▶ **DESCRIPTION OF THE TASK**
Scan the records for the string "lines", then copy each line that has it.

(Stored data entries)

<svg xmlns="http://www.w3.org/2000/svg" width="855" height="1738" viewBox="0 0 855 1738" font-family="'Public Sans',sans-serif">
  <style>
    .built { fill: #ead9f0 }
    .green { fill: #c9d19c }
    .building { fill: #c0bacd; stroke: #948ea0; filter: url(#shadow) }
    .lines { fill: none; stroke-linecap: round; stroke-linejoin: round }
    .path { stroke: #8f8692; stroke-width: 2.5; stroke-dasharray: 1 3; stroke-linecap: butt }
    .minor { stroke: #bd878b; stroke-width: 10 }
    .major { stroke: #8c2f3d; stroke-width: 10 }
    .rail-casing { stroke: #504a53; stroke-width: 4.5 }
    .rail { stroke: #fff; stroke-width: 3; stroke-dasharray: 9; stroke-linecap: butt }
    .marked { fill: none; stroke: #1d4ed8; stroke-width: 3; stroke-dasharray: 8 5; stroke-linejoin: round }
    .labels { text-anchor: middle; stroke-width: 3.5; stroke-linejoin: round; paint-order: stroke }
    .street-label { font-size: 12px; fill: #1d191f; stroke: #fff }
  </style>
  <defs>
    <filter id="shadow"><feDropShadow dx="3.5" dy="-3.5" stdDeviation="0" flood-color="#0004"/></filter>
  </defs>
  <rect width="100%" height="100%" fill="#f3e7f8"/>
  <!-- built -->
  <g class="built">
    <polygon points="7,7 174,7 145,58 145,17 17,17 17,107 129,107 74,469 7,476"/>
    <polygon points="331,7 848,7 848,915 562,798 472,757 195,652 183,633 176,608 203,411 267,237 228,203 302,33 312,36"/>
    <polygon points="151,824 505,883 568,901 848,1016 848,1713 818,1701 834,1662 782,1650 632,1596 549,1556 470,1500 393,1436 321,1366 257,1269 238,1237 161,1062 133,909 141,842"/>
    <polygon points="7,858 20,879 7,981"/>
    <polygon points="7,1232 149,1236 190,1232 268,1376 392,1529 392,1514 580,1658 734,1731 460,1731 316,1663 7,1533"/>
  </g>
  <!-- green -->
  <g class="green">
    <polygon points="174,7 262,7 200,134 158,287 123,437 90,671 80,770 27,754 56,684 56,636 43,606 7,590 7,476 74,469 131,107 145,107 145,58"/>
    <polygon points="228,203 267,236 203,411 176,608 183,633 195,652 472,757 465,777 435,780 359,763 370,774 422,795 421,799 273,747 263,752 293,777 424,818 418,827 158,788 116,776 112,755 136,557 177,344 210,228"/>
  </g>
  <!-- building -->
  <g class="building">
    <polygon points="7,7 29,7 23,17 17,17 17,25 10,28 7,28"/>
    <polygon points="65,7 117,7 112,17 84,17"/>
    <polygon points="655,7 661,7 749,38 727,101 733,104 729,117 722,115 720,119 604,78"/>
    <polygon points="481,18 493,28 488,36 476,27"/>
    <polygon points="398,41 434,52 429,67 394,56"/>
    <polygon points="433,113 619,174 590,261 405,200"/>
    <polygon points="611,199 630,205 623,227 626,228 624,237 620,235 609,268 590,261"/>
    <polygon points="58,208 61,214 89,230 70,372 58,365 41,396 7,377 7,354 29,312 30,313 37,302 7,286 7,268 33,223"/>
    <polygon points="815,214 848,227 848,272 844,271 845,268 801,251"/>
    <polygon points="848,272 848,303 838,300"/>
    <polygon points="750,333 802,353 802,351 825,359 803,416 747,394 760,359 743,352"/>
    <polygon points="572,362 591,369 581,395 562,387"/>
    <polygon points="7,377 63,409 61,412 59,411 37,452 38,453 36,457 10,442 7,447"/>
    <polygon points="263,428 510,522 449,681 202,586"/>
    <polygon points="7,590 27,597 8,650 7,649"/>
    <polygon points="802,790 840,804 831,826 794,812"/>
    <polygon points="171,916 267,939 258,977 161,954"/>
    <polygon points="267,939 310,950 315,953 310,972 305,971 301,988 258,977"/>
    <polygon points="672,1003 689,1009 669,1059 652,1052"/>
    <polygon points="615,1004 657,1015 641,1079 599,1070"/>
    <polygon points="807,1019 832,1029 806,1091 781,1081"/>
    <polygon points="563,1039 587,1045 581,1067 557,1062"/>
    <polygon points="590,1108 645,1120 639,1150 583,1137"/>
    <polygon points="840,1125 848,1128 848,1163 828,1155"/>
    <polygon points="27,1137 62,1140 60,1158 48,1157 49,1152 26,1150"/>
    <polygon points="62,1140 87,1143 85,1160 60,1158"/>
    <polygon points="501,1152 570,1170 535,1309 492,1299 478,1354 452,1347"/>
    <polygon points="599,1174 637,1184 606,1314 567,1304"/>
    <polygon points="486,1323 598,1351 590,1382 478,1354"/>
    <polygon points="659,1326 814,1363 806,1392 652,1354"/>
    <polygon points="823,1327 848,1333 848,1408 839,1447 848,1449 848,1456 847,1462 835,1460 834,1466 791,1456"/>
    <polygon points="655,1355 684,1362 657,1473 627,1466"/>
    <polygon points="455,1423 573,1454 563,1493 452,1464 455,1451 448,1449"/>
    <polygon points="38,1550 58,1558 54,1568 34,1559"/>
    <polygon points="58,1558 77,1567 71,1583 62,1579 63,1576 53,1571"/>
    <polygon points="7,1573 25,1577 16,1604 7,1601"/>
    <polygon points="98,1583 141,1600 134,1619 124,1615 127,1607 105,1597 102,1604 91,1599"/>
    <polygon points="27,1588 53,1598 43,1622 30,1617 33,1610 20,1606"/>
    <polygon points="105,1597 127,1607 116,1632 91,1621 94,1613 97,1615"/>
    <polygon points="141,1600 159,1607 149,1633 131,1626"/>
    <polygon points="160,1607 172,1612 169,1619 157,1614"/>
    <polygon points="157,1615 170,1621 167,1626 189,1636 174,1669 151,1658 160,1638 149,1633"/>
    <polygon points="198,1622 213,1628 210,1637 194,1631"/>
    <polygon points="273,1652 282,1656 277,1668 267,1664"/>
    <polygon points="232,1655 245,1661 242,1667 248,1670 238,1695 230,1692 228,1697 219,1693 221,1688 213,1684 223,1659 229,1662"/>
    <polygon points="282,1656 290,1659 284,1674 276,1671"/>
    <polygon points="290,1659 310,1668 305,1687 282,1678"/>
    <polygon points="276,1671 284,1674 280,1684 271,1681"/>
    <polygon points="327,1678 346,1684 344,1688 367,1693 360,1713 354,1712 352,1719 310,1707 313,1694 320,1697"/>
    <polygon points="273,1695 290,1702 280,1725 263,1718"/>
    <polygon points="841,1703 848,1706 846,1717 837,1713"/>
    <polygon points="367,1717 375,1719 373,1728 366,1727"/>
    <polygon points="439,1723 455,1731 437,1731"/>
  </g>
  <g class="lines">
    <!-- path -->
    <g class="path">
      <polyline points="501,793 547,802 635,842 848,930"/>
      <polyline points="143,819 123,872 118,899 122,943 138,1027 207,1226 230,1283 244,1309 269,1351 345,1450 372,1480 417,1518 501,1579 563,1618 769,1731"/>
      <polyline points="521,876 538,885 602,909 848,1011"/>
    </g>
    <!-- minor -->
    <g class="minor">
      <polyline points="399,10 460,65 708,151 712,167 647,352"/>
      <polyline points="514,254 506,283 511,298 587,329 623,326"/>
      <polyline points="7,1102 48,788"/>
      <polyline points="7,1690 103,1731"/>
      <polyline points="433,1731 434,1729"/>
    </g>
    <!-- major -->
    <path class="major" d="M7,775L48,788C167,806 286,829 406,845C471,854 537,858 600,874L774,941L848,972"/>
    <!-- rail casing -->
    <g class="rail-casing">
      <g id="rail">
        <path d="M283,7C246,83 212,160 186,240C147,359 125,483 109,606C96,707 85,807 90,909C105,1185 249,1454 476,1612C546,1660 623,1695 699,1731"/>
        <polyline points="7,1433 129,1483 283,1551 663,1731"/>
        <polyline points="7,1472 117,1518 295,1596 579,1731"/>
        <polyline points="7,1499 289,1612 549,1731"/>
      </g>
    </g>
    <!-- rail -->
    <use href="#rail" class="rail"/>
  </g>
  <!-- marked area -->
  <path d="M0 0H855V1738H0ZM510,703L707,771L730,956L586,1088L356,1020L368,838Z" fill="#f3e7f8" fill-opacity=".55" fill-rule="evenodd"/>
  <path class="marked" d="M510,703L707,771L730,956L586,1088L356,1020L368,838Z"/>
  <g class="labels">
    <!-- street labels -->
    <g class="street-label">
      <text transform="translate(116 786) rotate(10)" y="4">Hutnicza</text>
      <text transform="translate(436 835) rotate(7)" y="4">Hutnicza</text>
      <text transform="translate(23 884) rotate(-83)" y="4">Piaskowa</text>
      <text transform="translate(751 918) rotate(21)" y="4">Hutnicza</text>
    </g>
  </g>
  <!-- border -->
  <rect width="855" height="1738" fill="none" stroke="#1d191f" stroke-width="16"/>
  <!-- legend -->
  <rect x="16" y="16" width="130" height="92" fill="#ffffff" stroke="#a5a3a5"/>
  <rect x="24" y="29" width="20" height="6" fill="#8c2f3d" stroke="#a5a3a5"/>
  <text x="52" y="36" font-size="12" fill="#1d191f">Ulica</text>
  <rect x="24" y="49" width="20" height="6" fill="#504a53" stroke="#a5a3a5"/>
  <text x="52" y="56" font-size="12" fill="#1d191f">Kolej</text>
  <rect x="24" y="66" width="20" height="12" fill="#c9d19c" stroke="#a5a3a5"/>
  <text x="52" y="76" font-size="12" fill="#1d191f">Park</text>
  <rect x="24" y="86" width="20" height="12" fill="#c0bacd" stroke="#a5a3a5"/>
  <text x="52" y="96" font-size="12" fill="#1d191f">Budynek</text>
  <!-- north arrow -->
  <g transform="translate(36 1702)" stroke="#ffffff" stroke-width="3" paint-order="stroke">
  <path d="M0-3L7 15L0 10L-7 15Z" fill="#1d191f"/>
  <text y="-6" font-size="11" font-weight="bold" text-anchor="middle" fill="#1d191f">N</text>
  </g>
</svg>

▶ **REPLY TO THE EXERCISE**
    .lines { fill: none; stroke-linecap: round; stroke-linejoin: round }
  <g class="lines">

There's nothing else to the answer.